Data for this task Block Start
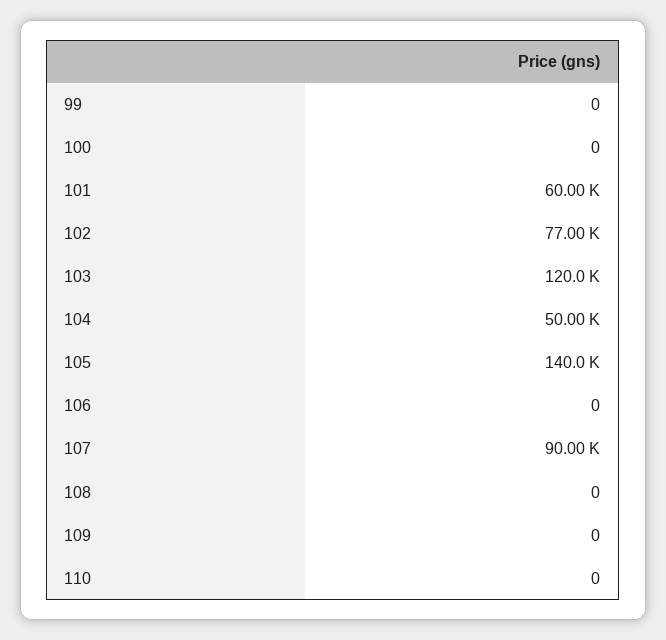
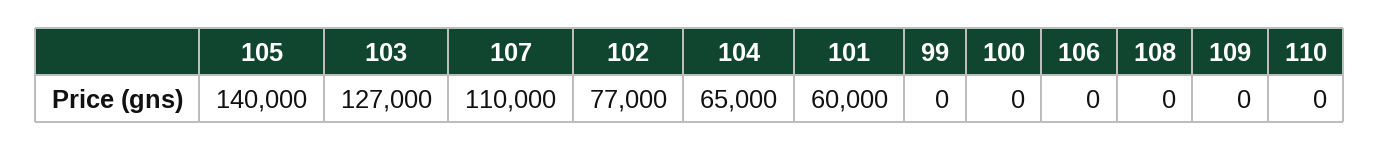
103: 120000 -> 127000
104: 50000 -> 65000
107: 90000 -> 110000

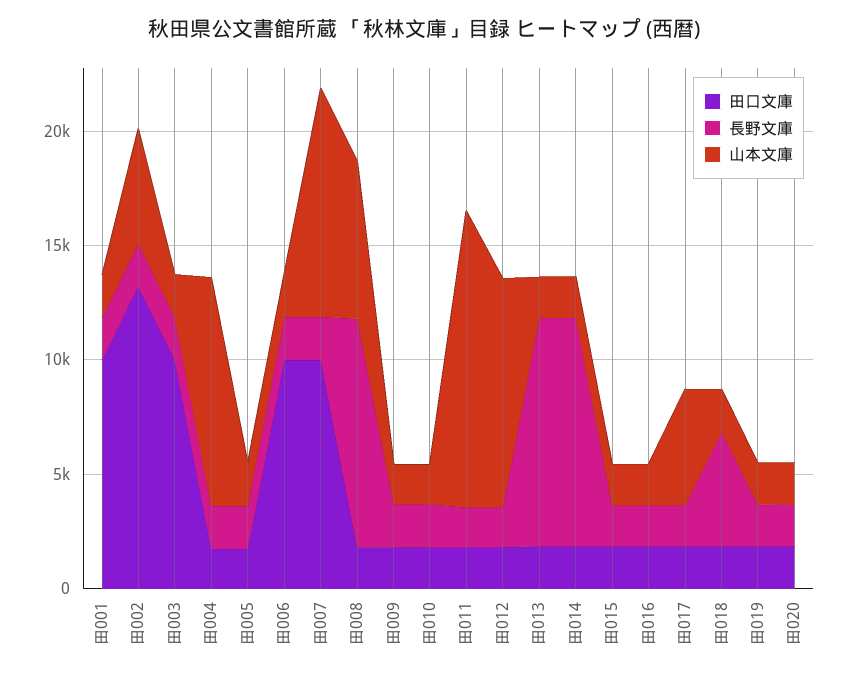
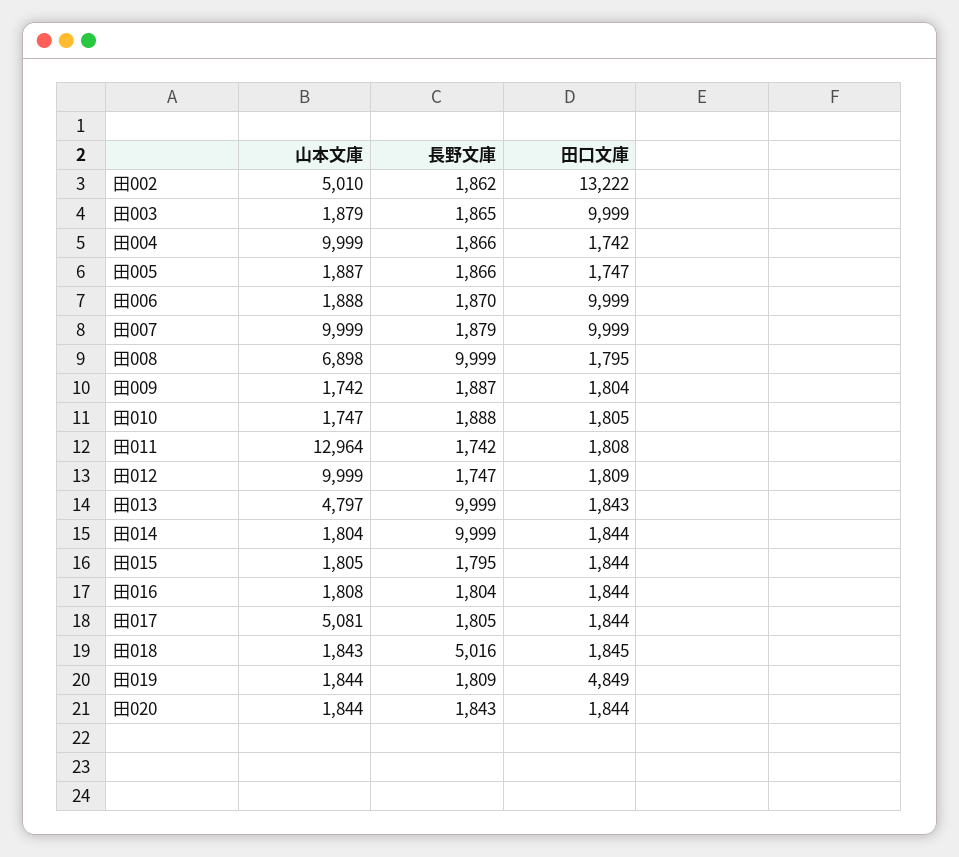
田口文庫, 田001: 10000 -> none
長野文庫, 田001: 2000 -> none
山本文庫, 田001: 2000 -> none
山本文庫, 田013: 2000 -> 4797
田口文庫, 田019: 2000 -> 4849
Data for this task Block End
* _The problem_:
Leaving the pictures behind, return every line above exactly.

* _Written answer_:
103: 120000 -> 127000
104: 50000 -> 65000
107: 90000 -> 110000

田口文庫, 田001: 10000 -> none
長野文庫, 田001: 2000 -> none
山本文庫, 田001: 2000 -> none
山本文庫, 田013: 2000 -> 4797
田口文庫, 田019: 2000 -> 4849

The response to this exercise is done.